Thursday, January 27, 2011

Plight of the Working Poor -- the Fastest Growing Class in America


Quote from The Working Poor: Invisible in America by David K. Shipler:

"Most of the people I write about in this book do not have the luxury of rage. They are caught in exhausting struggles. Their wages do not lift them far enough from poverty to improve their lives, and their lives, in turn, hold them back. The term by which they are described, 'working poor,' should be an oxymoron.

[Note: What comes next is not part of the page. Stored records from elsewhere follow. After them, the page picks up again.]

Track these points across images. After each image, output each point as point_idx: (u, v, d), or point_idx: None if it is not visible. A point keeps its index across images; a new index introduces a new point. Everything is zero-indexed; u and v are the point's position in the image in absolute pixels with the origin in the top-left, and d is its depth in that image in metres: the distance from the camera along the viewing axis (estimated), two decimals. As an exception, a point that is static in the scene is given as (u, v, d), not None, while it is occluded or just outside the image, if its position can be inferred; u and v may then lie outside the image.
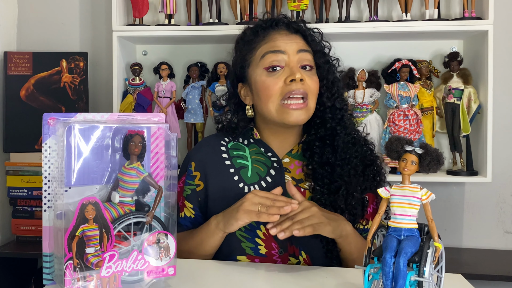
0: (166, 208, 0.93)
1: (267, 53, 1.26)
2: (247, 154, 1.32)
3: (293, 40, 1.28)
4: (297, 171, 1.30)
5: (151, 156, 0.92)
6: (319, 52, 1.31)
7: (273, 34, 1.30)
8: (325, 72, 1.30)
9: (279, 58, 1.25)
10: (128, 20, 1.95)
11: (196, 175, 1.31)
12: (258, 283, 1.00)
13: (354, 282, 0.98)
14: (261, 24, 1.34)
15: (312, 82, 1.26)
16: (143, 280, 0.90)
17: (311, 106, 1.26)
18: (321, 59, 1.30)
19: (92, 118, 0.91)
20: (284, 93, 1.23)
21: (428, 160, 0.79)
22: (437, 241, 0.77)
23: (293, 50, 1.26)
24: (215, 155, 1.32)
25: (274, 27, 1.31)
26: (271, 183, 1.27)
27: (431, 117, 1.84)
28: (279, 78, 1.24)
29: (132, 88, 1.90)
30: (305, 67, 1.27)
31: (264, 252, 1.21)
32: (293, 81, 1.22)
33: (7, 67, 1.92)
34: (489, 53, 1.71)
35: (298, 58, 1.26)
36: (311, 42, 1.30)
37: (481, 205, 1.96)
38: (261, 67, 1.27)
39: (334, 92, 1.30)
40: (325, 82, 1.30)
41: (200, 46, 2.01)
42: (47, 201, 0.89)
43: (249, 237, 1.21)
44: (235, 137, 1.35)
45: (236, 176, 1.28)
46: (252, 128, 1.35)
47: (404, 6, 1.82)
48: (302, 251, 1.22)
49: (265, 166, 1.30)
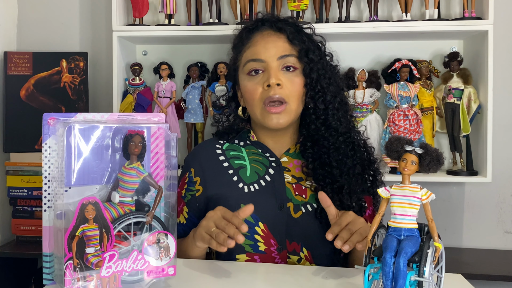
0: (166, 208, 0.93)
1: (248, 61, 1.29)
2: (244, 154, 1.33)
3: (275, 43, 1.28)
4: (296, 169, 1.31)
5: (151, 156, 0.92)
6: (303, 51, 1.28)
7: (256, 36, 1.31)
8: (307, 71, 1.28)
9: (259, 65, 1.28)
10: (128, 20, 1.95)
11: (197, 181, 1.31)
12: (258, 283, 1.00)
13: (354, 282, 0.98)
14: (247, 27, 1.35)
15: (292, 84, 1.26)
16: (143, 280, 0.90)
17: (292, 109, 1.26)
18: (303, 58, 1.28)
19: (92, 118, 0.91)
20: (263, 98, 1.25)
21: (428, 160, 0.79)
22: (437, 241, 0.77)
23: (273, 57, 1.26)
24: (212, 158, 1.32)
25: (260, 28, 1.32)
26: (270, 182, 1.27)
27: (431, 117, 1.84)
28: (259, 83, 1.27)
29: (132, 88, 1.90)
30: (288, 68, 1.27)
31: (263, 249, 1.21)
32: (270, 86, 1.24)
33: (7, 67, 1.92)
34: (489, 53, 1.71)
35: (278, 63, 1.26)
36: (295, 41, 1.29)
37: (481, 205, 1.96)
38: (244, 72, 1.31)
39: (317, 91, 1.27)
40: (308, 81, 1.28)
41: (200, 46, 2.01)
42: (47, 201, 0.89)
43: (248, 235, 1.21)
44: (231, 139, 1.36)
45: (236, 177, 1.28)
46: (249, 130, 1.36)
47: (404, 6, 1.82)
48: (303, 247, 1.22)
49: (264, 166, 1.30)
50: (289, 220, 1.23)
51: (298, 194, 1.26)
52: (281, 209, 1.23)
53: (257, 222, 1.22)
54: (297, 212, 1.24)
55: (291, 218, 1.23)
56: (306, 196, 1.26)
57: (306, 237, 1.21)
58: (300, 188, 1.27)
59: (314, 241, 1.22)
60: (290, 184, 1.27)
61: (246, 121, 1.39)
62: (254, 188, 1.26)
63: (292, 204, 1.24)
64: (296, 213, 1.24)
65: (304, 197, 1.26)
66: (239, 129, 1.37)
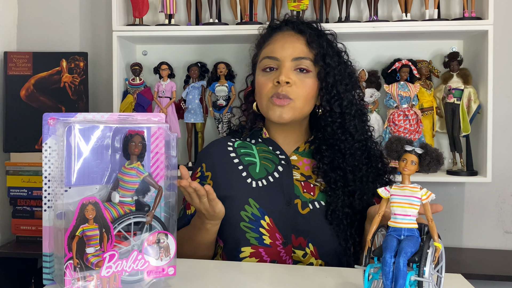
0: (166, 208, 0.93)
1: (264, 57, 1.33)
2: (254, 152, 1.35)
3: (293, 43, 1.32)
4: (306, 168, 1.33)
5: (151, 156, 0.92)
6: (320, 55, 1.31)
7: (277, 35, 1.36)
8: (323, 75, 1.31)
9: (273, 63, 1.31)
10: (128, 20, 1.95)
11: (208, 175, 1.34)
12: (258, 283, 1.00)
13: (354, 282, 0.98)
14: (271, 26, 1.40)
15: (302, 85, 1.29)
16: (143, 280, 0.90)
17: (297, 106, 1.28)
18: (319, 62, 1.31)
19: (92, 118, 0.92)
20: (272, 92, 1.29)
21: (428, 160, 0.79)
22: (437, 241, 0.77)
23: (288, 57, 1.30)
24: (223, 155, 1.35)
25: (282, 28, 1.37)
26: (278, 178, 1.29)
27: (431, 117, 1.84)
28: (270, 79, 1.31)
29: (132, 88, 1.90)
30: (302, 70, 1.30)
31: (268, 242, 1.23)
32: (279, 83, 1.28)
33: (7, 67, 1.92)
34: (489, 53, 1.71)
35: (292, 64, 1.30)
36: (313, 45, 1.32)
37: (481, 205, 1.96)
38: (260, 68, 1.35)
39: (333, 95, 1.30)
40: (324, 85, 1.31)
41: (200, 46, 2.01)
42: (47, 201, 0.89)
43: (253, 227, 1.24)
44: (244, 137, 1.39)
45: (245, 172, 1.31)
46: (262, 128, 1.39)
47: (404, 6, 1.82)
48: (310, 243, 1.23)
49: (273, 163, 1.32)
50: (297, 216, 1.24)
51: (306, 192, 1.28)
52: (289, 205, 1.25)
53: (263, 216, 1.24)
54: (305, 208, 1.25)
55: (299, 214, 1.25)
56: (314, 193, 1.28)
57: (313, 233, 1.23)
58: (309, 185, 1.29)
59: (321, 237, 1.24)
60: (299, 182, 1.29)
61: (260, 118, 1.42)
62: (262, 183, 1.28)
63: (300, 200, 1.26)
64: (304, 210, 1.25)
65: (312, 195, 1.27)
66: (252, 127, 1.40)
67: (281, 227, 1.24)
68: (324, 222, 1.24)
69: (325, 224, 1.24)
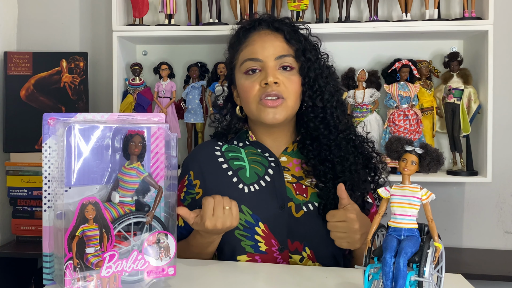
0: (166, 208, 0.93)
1: (245, 60, 1.29)
2: (243, 155, 1.33)
3: (272, 42, 1.29)
4: (296, 168, 1.31)
5: (151, 156, 0.92)
6: (300, 50, 1.30)
7: (253, 36, 1.32)
8: (305, 70, 1.29)
9: (256, 64, 1.28)
10: (128, 20, 1.95)
11: (196, 184, 1.31)
12: (258, 283, 1.00)
13: (354, 282, 0.98)
14: (244, 26, 1.35)
15: (290, 83, 1.27)
16: (143, 280, 0.90)
17: (289, 105, 1.26)
18: (301, 58, 1.29)
19: (92, 118, 0.91)
20: (260, 94, 1.26)
21: (428, 160, 0.79)
22: (437, 241, 0.77)
23: (271, 57, 1.27)
24: (211, 160, 1.32)
25: (257, 27, 1.33)
26: (270, 182, 1.27)
27: (431, 117, 1.84)
28: (256, 81, 1.27)
29: (132, 88, 1.90)
30: (285, 68, 1.28)
31: (264, 249, 1.21)
32: (267, 84, 1.25)
33: (7, 67, 1.92)
34: (489, 53, 1.71)
35: (275, 63, 1.27)
36: (292, 41, 1.30)
37: (481, 205, 1.96)
38: (241, 71, 1.30)
39: (315, 90, 1.29)
40: (306, 80, 1.29)
41: (200, 46, 2.01)
42: (47, 201, 0.89)
43: (248, 235, 1.22)
44: (229, 140, 1.36)
45: (235, 178, 1.28)
46: (247, 131, 1.36)
47: (404, 6, 1.82)
48: (306, 246, 1.22)
49: (263, 166, 1.30)
50: (291, 219, 1.23)
51: (299, 194, 1.26)
52: (282, 209, 1.23)
53: (257, 222, 1.22)
54: (299, 211, 1.24)
55: (293, 218, 1.23)
56: (307, 195, 1.26)
57: (308, 236, 1.22)
58: (301, 187, 1.27)
59: (317, 240, 1.22)
60: (290, 184, 1.27)
61: (243, 121, 1.39)
62: (254, 188, 1.26)
63: (293, 203, 1.24)
64: (298, 213, 1.24)
65: (305, 196, 1.26)
66: (237, 130, 1.37)
67: (277, 233, 1.22)
68: (319, 224, 1.22)
69: (320, 226, 1.21)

Nobody who works hard should be poor in America."

Did you know that:
The Winter 2010-2011 Working Poor Families Project Policy Brief revealed:
  • Over 10 million low-income working families in the United States, an increase of nearly a quarter million from the previous year.
  • 45 million people, including 22 million children, lived in low-income working families, an increase of 1.7 million people from 2008.
  • 43 percent of working families with at least one minority parent were low income, nearly twice the proportion of white working families (22 percent).
  • Income inequality continues to grow with the richest 20 percent of working families taking home 47 percent of all income and earning 10 times that of low-income working families.
  • Over than half of the U.S. labor force (55 percent) has “suffered a spell of unemployment, a cut in pay, a reduction in hours or have become involuntary part-time workers” since the recession began in December 2007.
Quote from Half in Ten, a national campaign: “Call it a war on poverty, call it expanding the middle class, call it promoting economic security. Call it whatever you want, but start making the connections between the plight of middle-class and lower-income Americans, and get involved.”